You need direction. If I’m on the fastest plane but have no direction, the plane’s speed is of no value. Add direction to the speed, and everything changes. Once you acquire a destination, speed becomes relevant. Sometimes speed is a waste of time because it can take twice as much time to recover and focus on the right tasks to gain velocity.

To leverage both speed and velocity, identify the tasks that move the needle and double down your focus.

Define your MITs (most important tasks) before you start your day. Prioritize high-value tasks that can help you achieve your end goal and relentless get rid of unnecessary distractions that have no value to your bigger picture. And most importantly, create work processes that restrict or block distractions. It’s the only way to increase velocity.
More often than not, many people fall for the urgency trap: they focus on getting urgent but unimportant tasks done and neglect important but not necessarily urgent tasks. To get more things done, change speed to velocity. Speed alone can be pointless because you are forced to hurry the process or do more low-value tasks. In the end, you will have nothing to show for the time spent.
Working on a few important things is more important than aiming for speed. When you focus on velocity, you know your direction and priorities. And most importantly, you know what you expect after time spent.

How do we apply speed and velocity in life?
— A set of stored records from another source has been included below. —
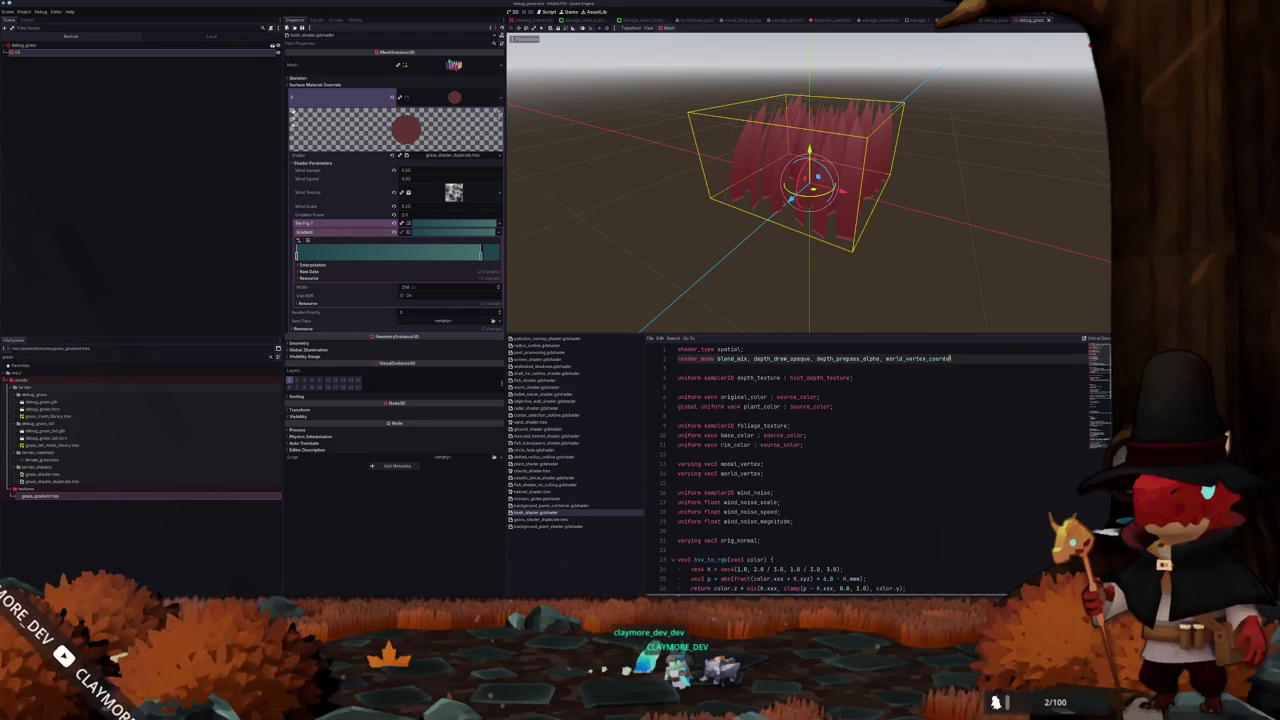
{"action": "type", "text": ","}
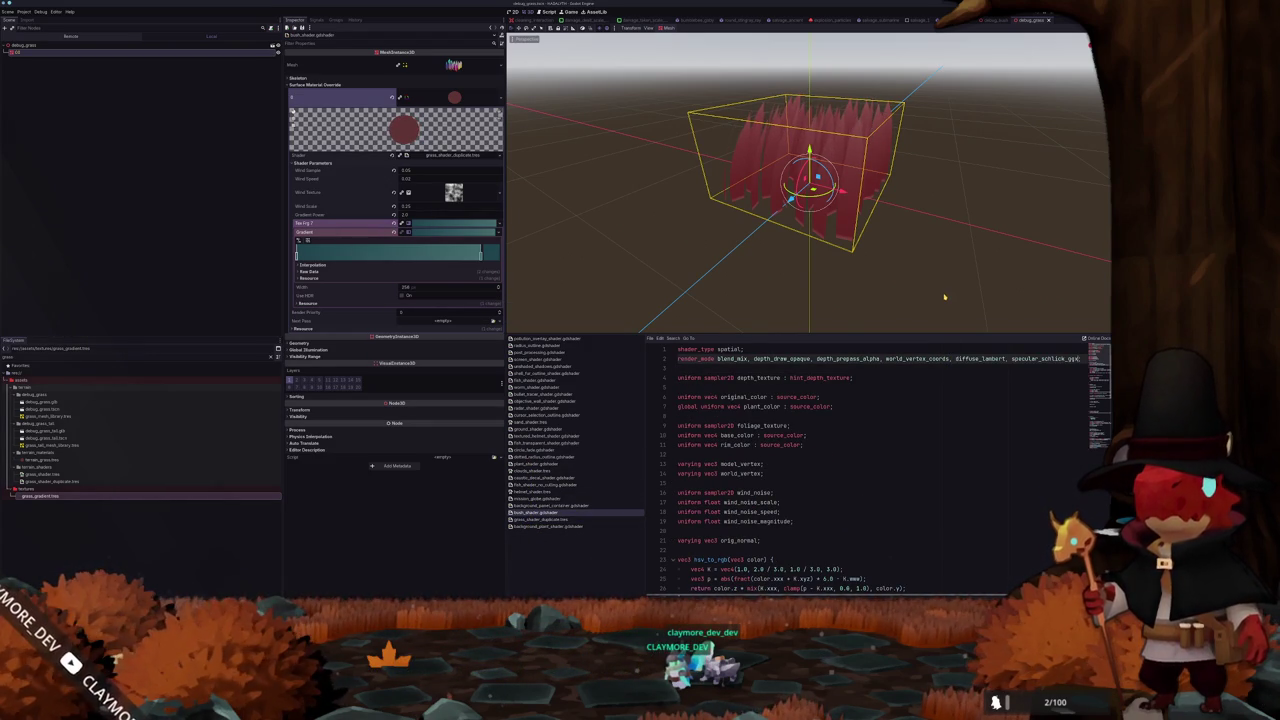
{"action": "left_click", "coordinate": [944, 297]}
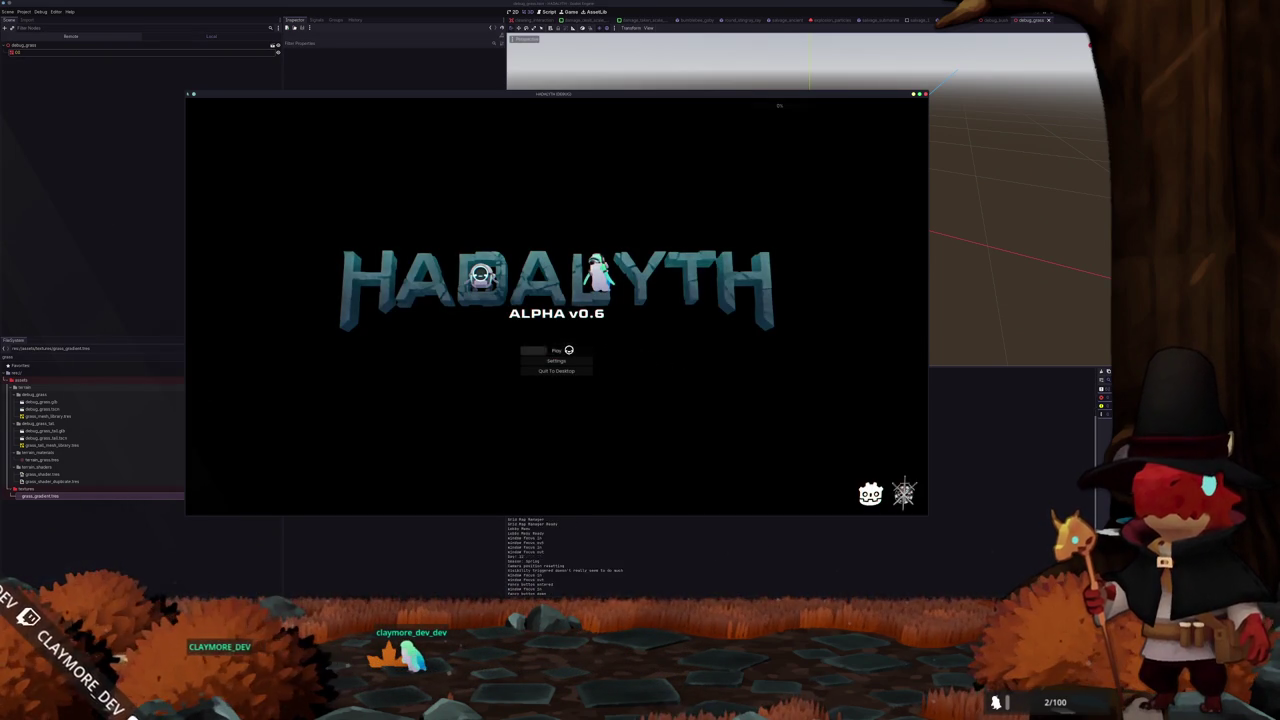
Load save slot 1, deploy into the Swamp mission and walk around the map
{"action": "left_click", "coordinate": [557, 350]}
{"action": "left_click", "coordinate": [494, 349]}
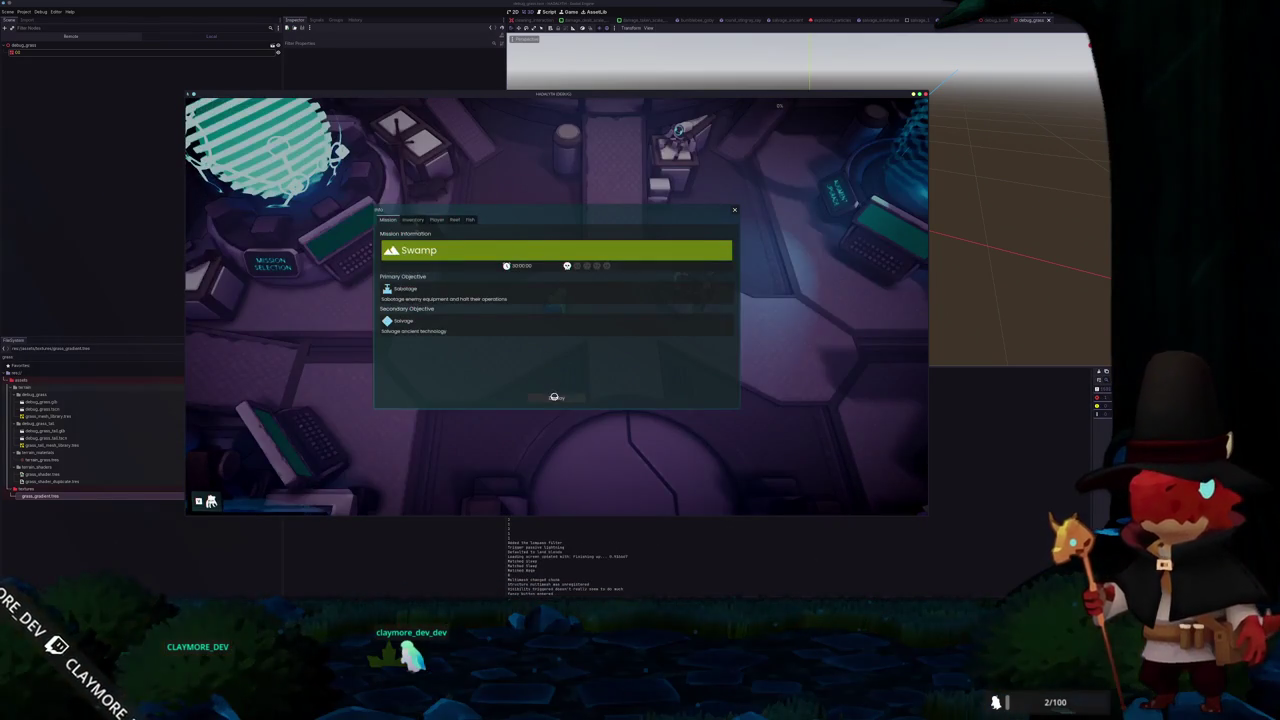
{"action": "left_click", "coordinate": [554, 397]}
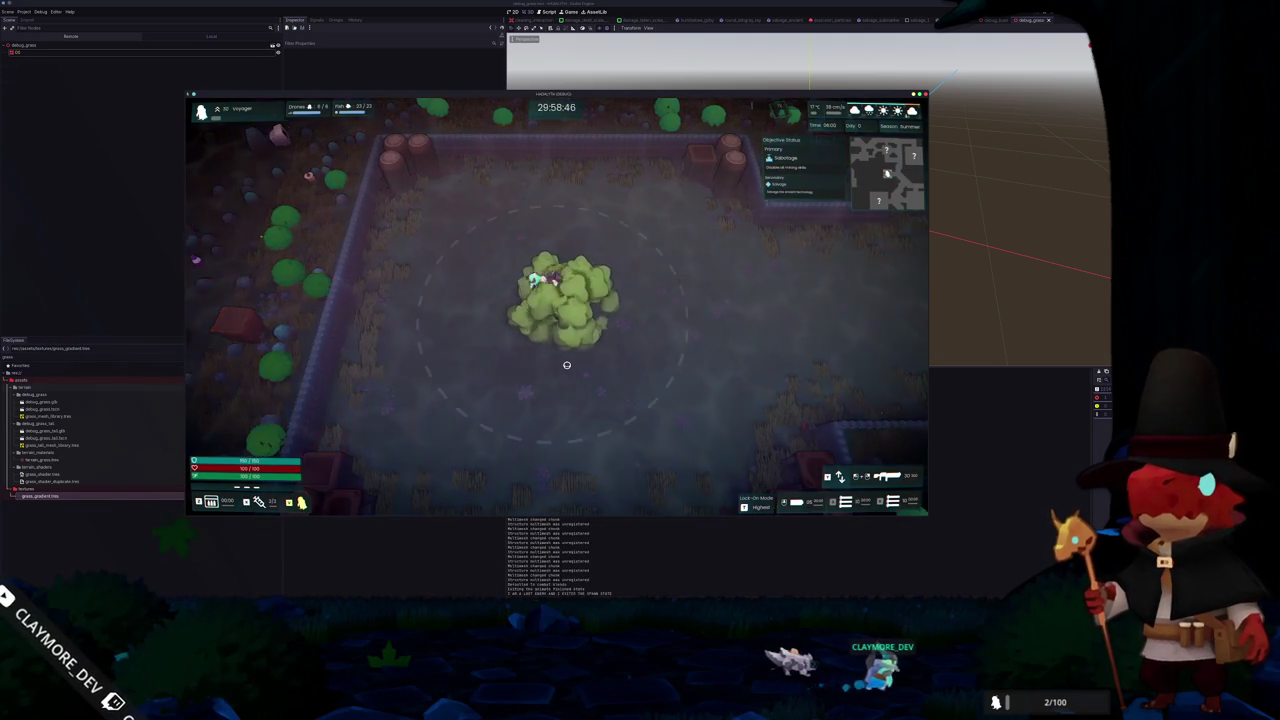
{"action": "key", "text": "a"}
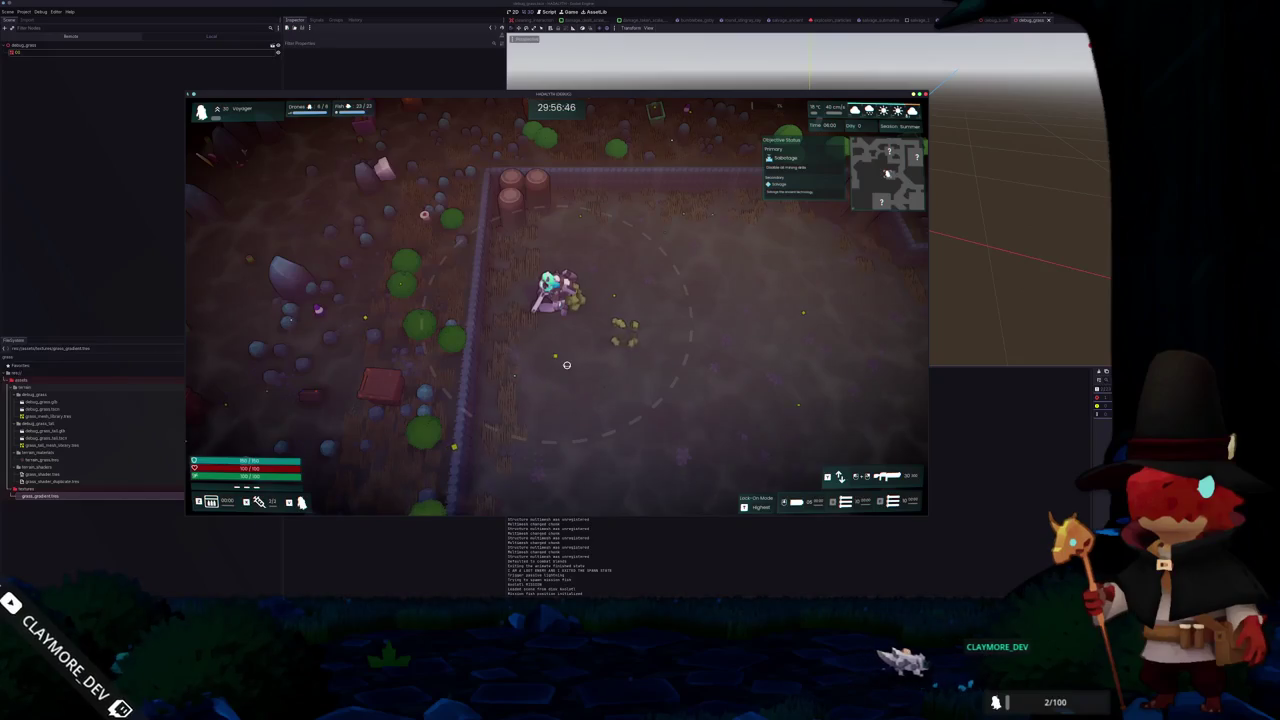
Pause the game, move its window right, and quit back to the editor
{"action": "key", "text": "Escape"}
In a world addicted to speed, your only leverage is velocity. If your goal is to read 100 books a year, speed becomes the goal, which ruins the reading experience: you will be forced to speed-read them and miss a lot of relevant and life-changing ideas.
If you focus on becoming skillful, mastering a topic, solving a specific problem or reading for the knowledge you can retain for life, you can combine both speed and velocity.
It’s easy to get caught up in speed mode and lose direction. The only true goal of building a reading habit is to become a better version of yourself.
Whatever you want in life is not a speed contest; learn to be more present, slow down to do more great work, single task to get better work done, read deeply to retain knowledge for life and ditch multitasking to make good progress.
Speed is not necessarily counterproductive. If you have velocity (direction, purpose, and measurable outcome), it can be used as leverage. Where are you headed in life? Find your velocity before you accelerate. When in doubt, hurry slowly.